The students observed the Dominican Republic's higher education system, its policies, and practices, by participating in meetings and lectures with host university faculty and students.
The intent of the experience was to develop a basic understanding of societal issues in the host community while comparing and contrasting the Dominican culture with American culture.
"When students go to another country they see how another system of higher education operates and they come back and look at their own system with a newer perspective, realizing that as good as it may be, there are perhaps things that could be different," said Christian Anderson, the assistant professor of higher education and student affairs who accompanied the students on their Dominican Republic experience.
"They also understand how much culture affects higher education and that it doesn't exist in a vacuum."

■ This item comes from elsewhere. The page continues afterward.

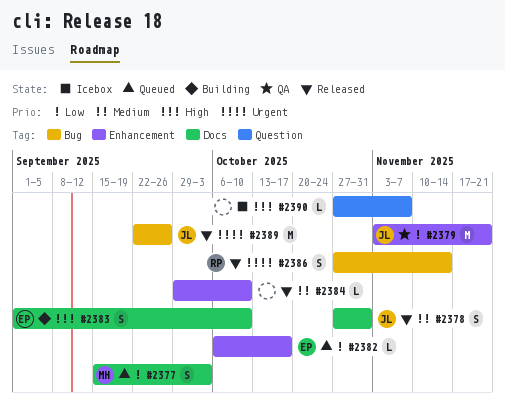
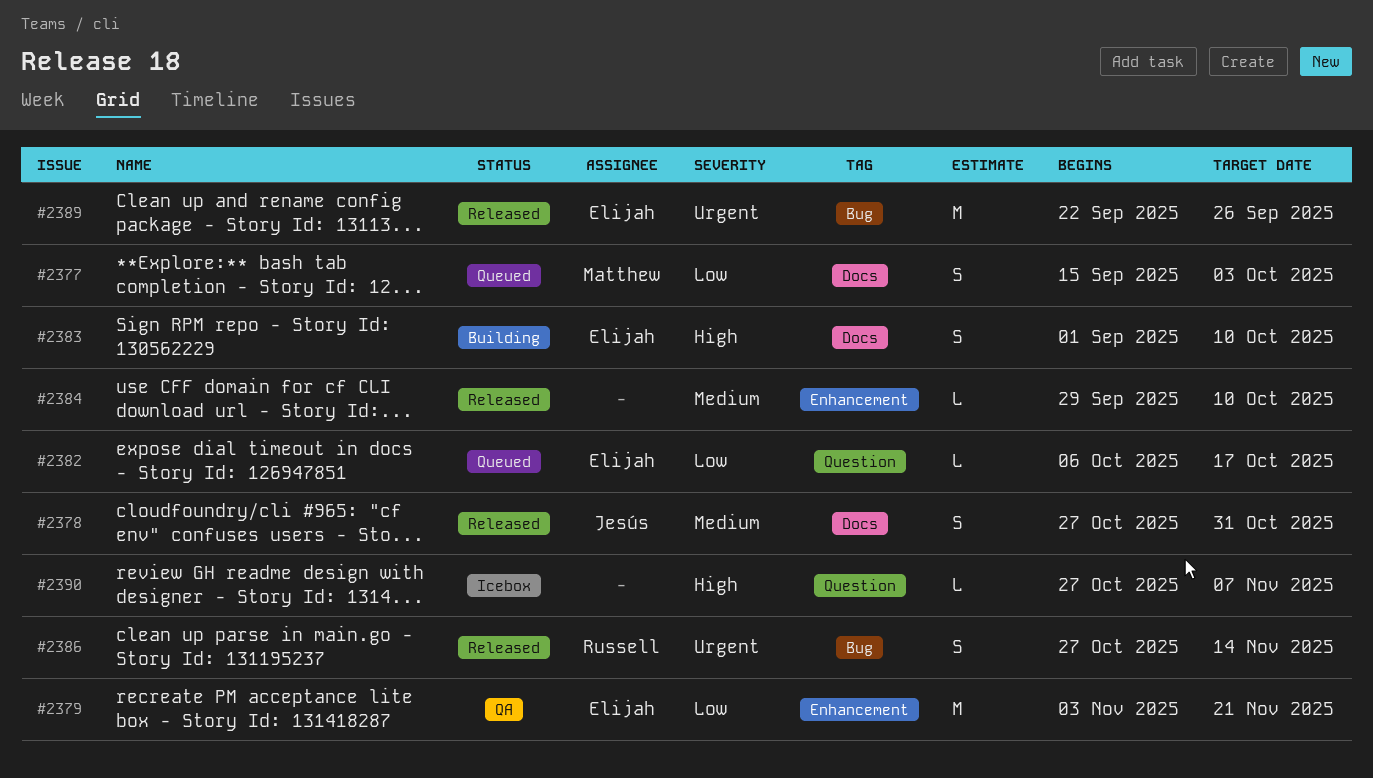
#2379, owner: Jesús -> Elijah
#2382, label: Enhancement -> Question
#2389, owner: Jesús -> Elijah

An additional benefit of the trip, said study abroad advisor Sarah Langston, is that it allowed students to develop a better understanding of their own country's culture and how it relates internationally to the world.

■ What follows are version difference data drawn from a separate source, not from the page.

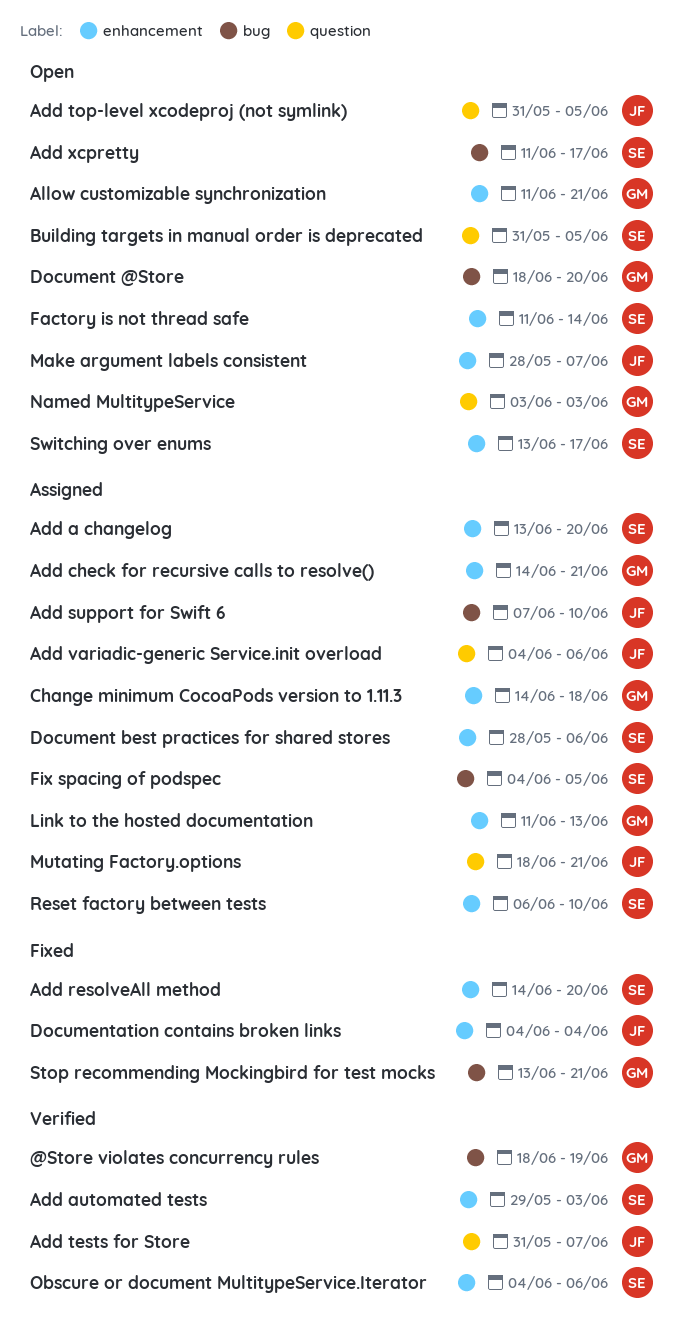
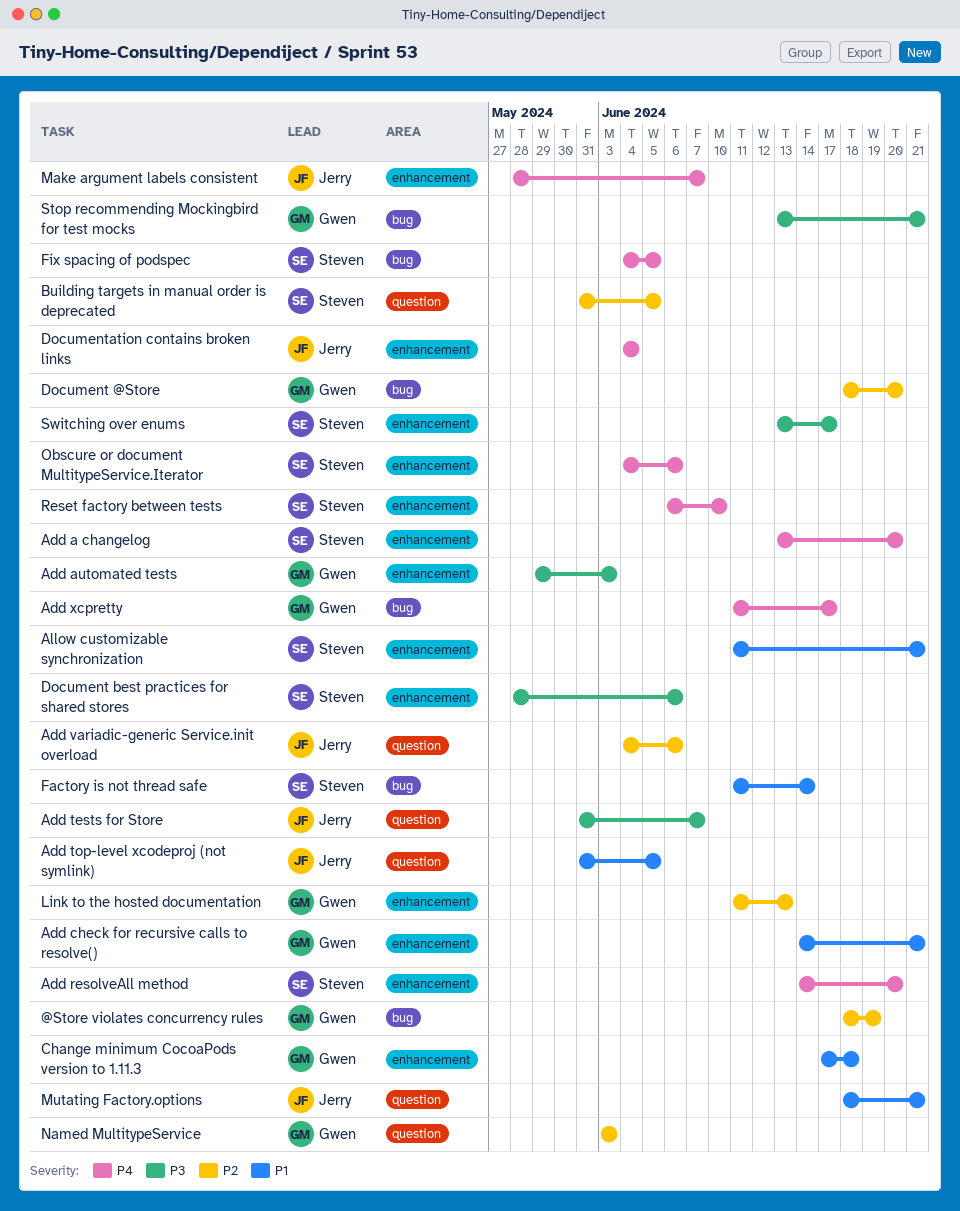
Add automated tests, owner: Steven -> Gwen
Add support for Swift 6: present -> none
Add xcpretty, owner: Steven -> Gwen
Allow customizable synchronization, owner: Gwen -> Steven
Change minimum CocoaPods version to 1.11.3, start: Jun 14 -> Jun 17
Factory is not thread safe, label: enhancement -> bug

"Students also learn adaptability and flexibility," said Langston, adding that an advantage of conducting a study abroad experience in the Dominican Republic is that it is close and affordable. "We didn't want to travel too far, and Christian Anderson had contacts with university staff members and faculty there that facilitated the trip."
Students visited local universities for lectures and meetings, including the Instituto Tecnológico de Santo Domingo (INTEC), Pontificia Universidad Católica Madre y Maestra (Santo Domingo and Santiago campuses) and the Autonomous University of Santo Domingo.
Students also met with the minister and vice minister of education, Ligia Amada Melo de Cardona, and Rafael González, respectively, and went on excursions and tours to historic sites around Santo Domingo and the Dominican Republic, including the site of the first university in the Americas.
While abroad, each student worked individually on a project related to higher education in the Dominican Republic. Topics included its history, student mobility, government policy, faculty issues, finances, and student life.
Students had the opportunity to meet in groups and individually with faculty members, administrators, government officials, students, or others with whom they could discuss their projects.
Carolina offers a multitude of study abroad experiences for its students, said Langston, noting that another USC student group from the School of Hotel, Restaurant, and Tourism Management also visited the Dominican Republic during Spring Break.
During the Maymester and summer, Carolina students will take part in USC-sponsored study abroad programs in Tanzania, Costa Rica, Germany, Poland, Hungary, the Czech Republic, France, Italy, Spain, Mexico, England, Ecuador, Germany, and Taiwan.